Il corpo è sempre il punto di contatto, non il limite. Mani, occhi, bocche, ferite, ossa attraversano il libro come unità minime di senso, mai descritte secondo un ordine realistico o fisiologico, ma sottratte fin dall’inizio a ogni tentazione naturalistica. Il corpo diventa campo simbolico, archivio di memoria, superficie su cui il tempo incide senza mai stabilizzarsi in forma definitiva.

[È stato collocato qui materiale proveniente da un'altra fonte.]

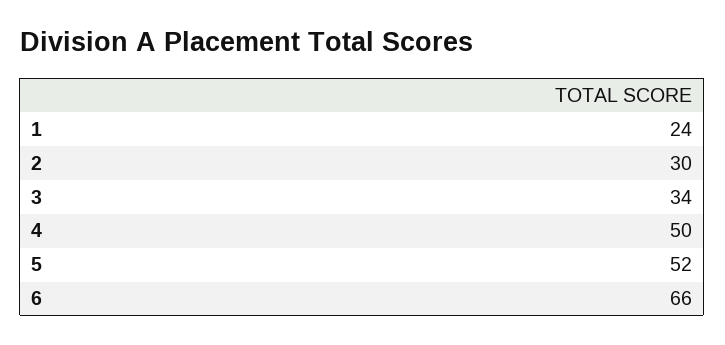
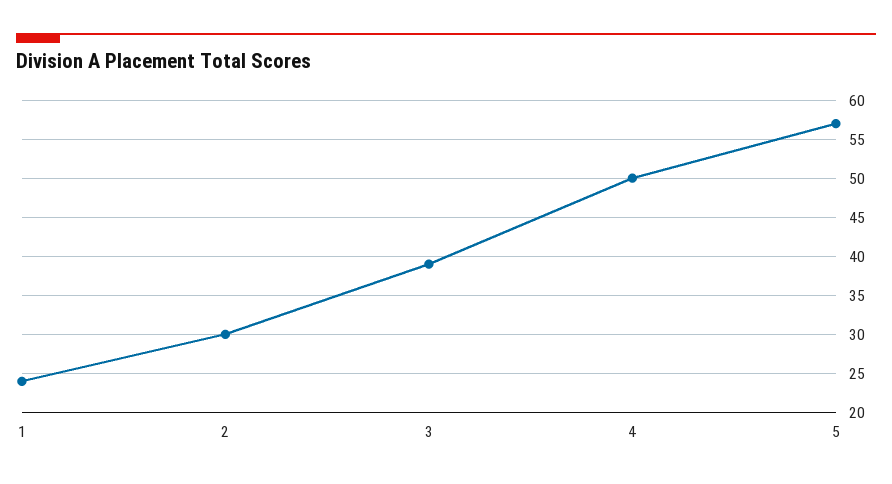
  {
    "1": 24,
    "2": 30,
-   "3": 34,
+   "3": 39,
    "4": 50,
-   "5": 52,
+   "5": 57
-   "6": 66
  }

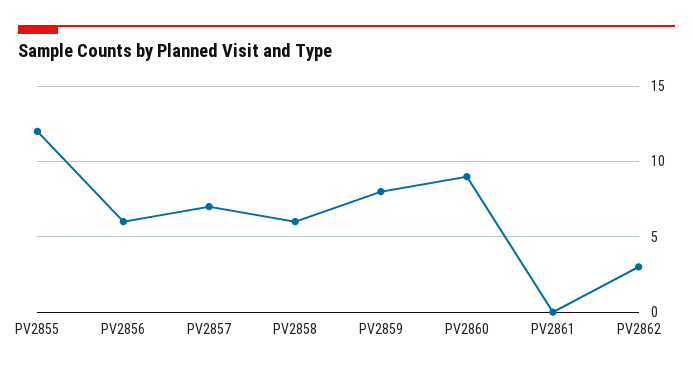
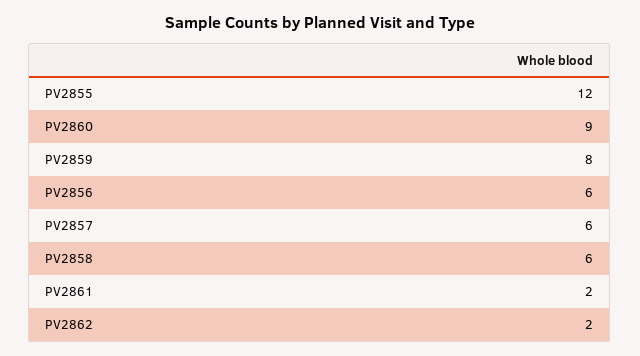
  {
    "PV2855": 12,
    "PV2856": 6,
-   "PV2857": 7,
+   "PV2857": 6,
    "PV2858": 6,
    "PV2859": 8,
    "PV2860": 9,
-   "PV2861": 0,
+   "PV2861": 2,
-   "PV2862": 3
+   "PV2862": 2
  }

Il volto, ancora lui, in particolare, assume una funzione centrale (non a caso ha il profilo del titolo) anche se non è mai maschera psicologica. È una figura liminale, il Vultus che attraversa i testi è una figura teologica senza dogma: non rimanda a un dio nominabile, ma a una presenza diffusa, impersonale e insieme profondamente incarnata, che circola tra vivi e morti, tra biografia e storia, tra esperienza individuale e catastrofe collettiva. Il sacro, qui, in senso poetico, non redime né ordina ma resta come traccia, come pressione costante esercitata sul linguaggio.

Giulia Bocchio


Poesie scelte 

 

Varca il silenzio in cui accampasti
la tua tenda di pastore del nulla,
il prepotenziare della tua parola
che asciugasti sino al fossile
in una culla di memorandum.
Fratello, non senti fratello
come è tutto ancora più semplice
di questa mineralizzazione, di questa
scala di vertebre in bella mostra,
culturismo dell’eternità?
Onora i tuoi piedi, non il teschio,
bevi nel loro leggero incurvarsi
il volto che non fosti, fatti soffio.

*

Chi vede tutto non vede niente,
rastrellati i tuoi giorni dalle SS
e caricati sul treno delle ombre
viaggiano le vene della memoria

e della storia in un’altra storia,
in un’altra memoria, senza storia
e senza memoria, Euridice scompare
perché Orfeo non ha fede e dura

la paura fin dentro la morte se il mare
non supera la montagna, se i mari
e le montagne non vanno alle stelle.

*

Ho portato tutti i libri al ballo,
potando i chiari della mia ignoranza
con un ultimo desiderio, ma la poesia
accennava da un non nato giro
di danza, feria della mia stanza,
orribile fiera, le parole negate
per non offendere l’altrui speranza,
risorgere della sconosciuta,
parola che non ha parola, nascere in luogo
di nascere, stelle del confine
in cui si apparecchiano i volti
che sono i pugni che fanno la faccia.

*

In quanti stati sei stato?
Dei tanti mi auguro
non ti sia trattenuto
in alcuno, che nessuno
ti abbia buggerato
e tu sia stato variato
dalla grande mano
come lei fa con le nuvole,
ogni giorno della tua vita,
o giovane esploratore d’amore.
Perché ogni stato è uno
solo dopo essere stato tutti.


 

Tomaso Tiddia è nato nel 1965 a Cagliari, dove vive e lavora come libraio. Ha pubblicato due raccolte di poesie, L’azzurro e il rosso cielo per le edizioni Transeuropa e Sconosciuti fratelli per Rp Libri. Ogni volto d’uomo è il suo terzo libro.